Eu estava pasmo observando aquela cena e ainda o permiti girar 2 vezes a caixa para se locomover. Aí como num estalar dos dedos, me despertei. Eu pensei comigo mesmo: "Não vou permitir que ele vá rolando essa caixa na dificuldade, tendo eu como um mero expectador". Eu estava falando com uma amiga minha, a Selminha. No mesmo instante eu cortei o que estava falando com um: "Peraí Selminha..." e ofereci minha ajuda ao moço. Interessante que, acho que ele vinha de lá da outra ponta do terminal e ninguém tinha se oferecido a ajudar... pode ser que ele tenha recusado ajuda... mas não... ele aceitou docilmente a ajuda e fomos carregando a caixa, eu e ele.

Apesar de não ter sido tão longe pra onde ele ia, acho que foi legal a iniciativa de ajudar. Eu acredito que que várias pessoas no terminal pensaram em ajudar, mas acho que só faltou coragem e iniciativa para oferecer ajuda.

Abraços a todos!

quinta-feira, 24 de abril de 2008



















Olá gente, bom dia.

Este post tem mais um caráter "convite". Eu participo de um movimento filosófico-religioso chamado Seicho-No-Ie (originado do Japão). E estamos com esse evento na "fita".

Data: 03/maio/2008 (primeiro sábado de maio)
Local: Auditório da Assembléia Legislativa do Estado do Amazonas
Horário: 17:30

E os temas das palestras que serão abordadas estão na imagem acima.

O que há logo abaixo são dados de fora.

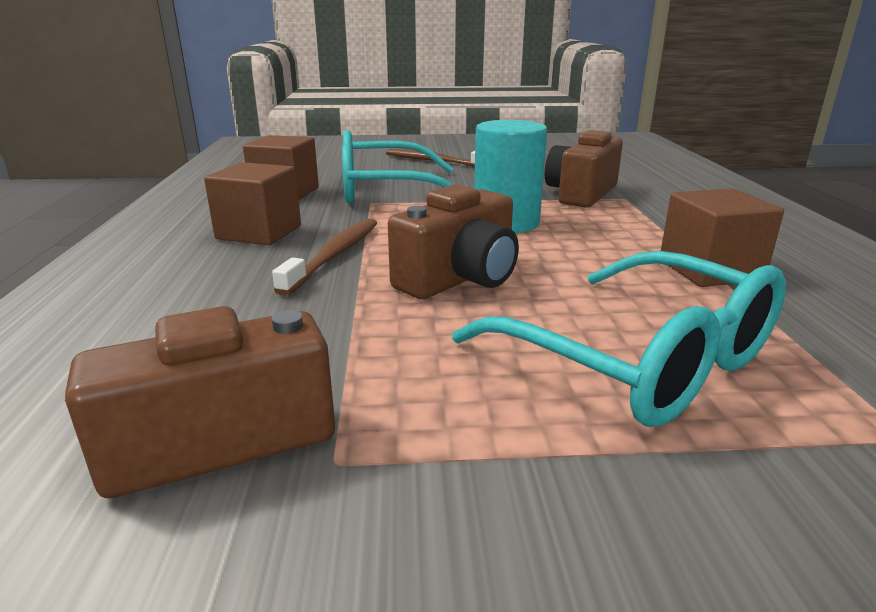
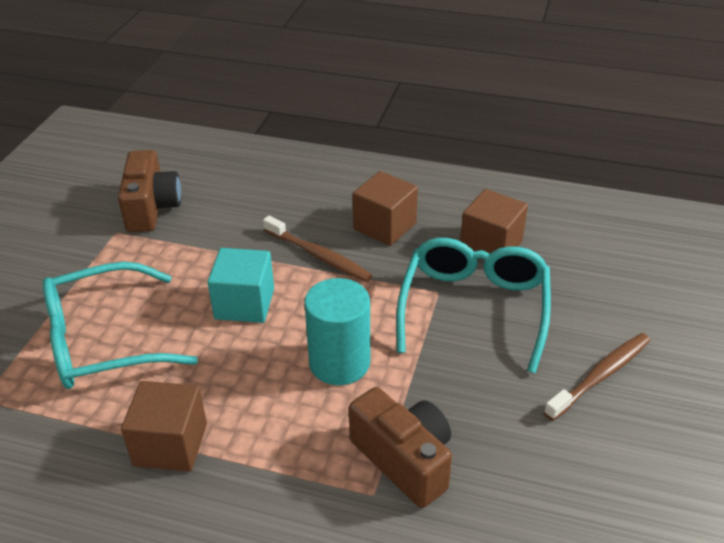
camera: 110 degrees right, 15 degrees up
(460, 278) = (244, 304): brown camera -> turquoise cube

Serão abordados vários tópicos nas palestras.
- os segredos do bem viver;
- como nos portar diante das dificuldades da vida;
- como ser uma pessoa de atitude positiva;
- a importância de idealizar um grande sonho;
- o que os caras de sucesso têm em comum;
- o que fazer para ter uma família mais unida;
- a felicidade ao seu alcance;
- etc etc

Muito obrigado a vcs todos! Aguardo vc lá no dia.

Maiores informações podem ser obtidos comigo (jnagahama@yahoo.com) ou através dos fones na imagem do cartaz.

sexta-feira, 28 de março de 2008

Fração de 5 segundos

Olá pessoal, bom dia.

Hoje eu acabei fazendo uma reflexão sobre "agilidade". Eu estava dentro do busão, 624, a caminho do trabalho. Há ônibus e ônibus. O interior de cada um é diferente, mas acho que o padrão é ter 2 cadeiras de cada lado enfileirados. Esse 624 que peguei, nasceu da fábrica meio egoísta. Só tem 1 cadeira de cada lado. : ) : )

O fato de ser assim, há vantagem pois cabe mais gente em pé pelo fato de ter mais espaço livre. Só que as barras onde nos apoiamos fica mais pros lados também. E isso dificulta o andar dos passageiros pois não têm barras mais pro meio. A lógica é bem simples: se quiser se segurar, tem que ser pelos lados nas alças das cadeiras ou pelas barras do teto.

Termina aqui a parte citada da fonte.